* **WHAT TO WORK ON**
Down to the final line, print the records again exactly.

(Stored data)
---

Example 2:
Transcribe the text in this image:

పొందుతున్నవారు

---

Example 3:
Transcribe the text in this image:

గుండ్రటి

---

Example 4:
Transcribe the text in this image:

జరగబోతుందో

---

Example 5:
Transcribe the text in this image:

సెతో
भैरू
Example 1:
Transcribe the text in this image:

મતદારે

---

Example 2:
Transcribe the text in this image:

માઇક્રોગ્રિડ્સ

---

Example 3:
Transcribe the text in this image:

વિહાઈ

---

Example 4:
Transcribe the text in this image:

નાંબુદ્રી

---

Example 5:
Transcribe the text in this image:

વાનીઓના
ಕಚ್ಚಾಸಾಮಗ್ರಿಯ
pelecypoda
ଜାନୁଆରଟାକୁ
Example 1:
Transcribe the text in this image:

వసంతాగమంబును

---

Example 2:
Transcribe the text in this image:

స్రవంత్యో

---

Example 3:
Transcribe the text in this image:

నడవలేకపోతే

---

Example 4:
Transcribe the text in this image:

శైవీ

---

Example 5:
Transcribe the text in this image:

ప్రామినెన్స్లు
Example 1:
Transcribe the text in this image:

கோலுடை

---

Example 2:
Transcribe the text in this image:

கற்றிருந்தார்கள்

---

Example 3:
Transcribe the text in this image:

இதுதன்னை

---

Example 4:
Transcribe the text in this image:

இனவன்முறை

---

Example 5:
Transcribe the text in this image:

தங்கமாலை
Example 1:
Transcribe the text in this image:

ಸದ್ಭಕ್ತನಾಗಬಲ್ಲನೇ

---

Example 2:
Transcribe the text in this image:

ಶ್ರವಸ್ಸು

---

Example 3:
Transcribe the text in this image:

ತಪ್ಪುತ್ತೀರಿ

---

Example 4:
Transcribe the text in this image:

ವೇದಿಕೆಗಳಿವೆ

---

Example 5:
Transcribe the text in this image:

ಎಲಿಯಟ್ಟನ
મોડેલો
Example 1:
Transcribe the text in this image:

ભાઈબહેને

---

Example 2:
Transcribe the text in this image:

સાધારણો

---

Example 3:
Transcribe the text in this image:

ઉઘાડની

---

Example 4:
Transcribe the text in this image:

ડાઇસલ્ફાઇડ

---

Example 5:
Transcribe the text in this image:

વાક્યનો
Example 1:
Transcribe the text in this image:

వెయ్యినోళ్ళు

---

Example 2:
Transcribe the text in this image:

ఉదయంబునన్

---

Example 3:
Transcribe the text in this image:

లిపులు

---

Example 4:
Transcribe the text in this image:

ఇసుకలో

* **REPLY TO THE EXERCISE**
---

Example 2:
Transcribe the text in this image:

పొందుతున్నవారు

---

Example 3:
Transcribe the text in this image:

గుండ్రటి

---

Example 4:
Transcribe the text in this image:

జరగబోతుందో

---

Example 5:
Transcribe the text in this image:

సెతో
भैरू
Example 1:
Transcribe the text in this image:

મતદારે

---

Example 2:
Transcribe the text in this image:

માઇક્રોગ્રિડ્સ

---

Example 3:
Transcribe the text in this image:

વિહાઈ

---

Example 4:
Transcribe the text in this image:

નાંબુદ્રી

---

Example 5:
Transcribe the text in this image:

વાનીઓના
ಕಚ್ಚಾಸಾಮಗ್ರಿಯ
pelecypoda
ଜାନୁଆରଟାକୁ
Example 1:
Transcribe the text in this image:

వసంతాగమంబును

---

Example 2:
Transcribe the text in this image:

స్రవంత్యో

---

Example 3:
Transcribe the text in this image:

నడవలేకపోతే

---

Example 4:
Transcribe the text in this image:

శైవీ

---

Example 5:
Transcribe the text in this image:

ప్రామినెన్స్లు
Example 1:
Transcribe the text in this image:

கோலுடை

---

Example 2:
Transcribe the text in this image:

கற்றிருந்தார்கள்

---

Example 3:
Transcribe the text in this image:

இதுதன்னை

---

Example 4:
Transcribe the text in this image:

இனவன்முறை

---

Example 5:
Transcribe the text in this image:

தங்கமாலை
Example 1:
Transcribe the text in this image:

ಸದ್ಭಕ್ತನಾಗಬಲ್ಲನೇ

---

Example 2:
Transcribe the text in this image:

ಶ್ರವಸ್ಸು

---

Example 3:
Transcribe the text in this image:

ತಪ್ಪುತ್ತೀರಿ

---

Example 4:
Transcribe the text in this image:

ವೇದಿಕೆಗಳಿವೆ

---

Example 5:
Transcribe the text in this image:

ಎಲಿಯಟ್ಟನ
મોડેલો
Example 1:
Transcribe the text in this image:

ભાઈબહેને

---

Example 2:
Transcribe the text in this image:

સાધારણો

---

Example 3:
Transcribe the text in this image:

ઉઘાડની

---

Example 4:
Transcribe the text in this image:

ડાઇસલ્ફાઇડ

---

Example 5:
Transcribe the text in this image:

વાક્યનો
Example 1:
Transcribe the text in this image:

వెయ్యినోళ్ళు

---

Example 2:
Transcribe the text in this image:

ఉదయంబునన్

---

Example 3:
Transcribe the text in this image:

లిపులు

---

Example 4:
Transcribe the text in this image:

ఇసుకలో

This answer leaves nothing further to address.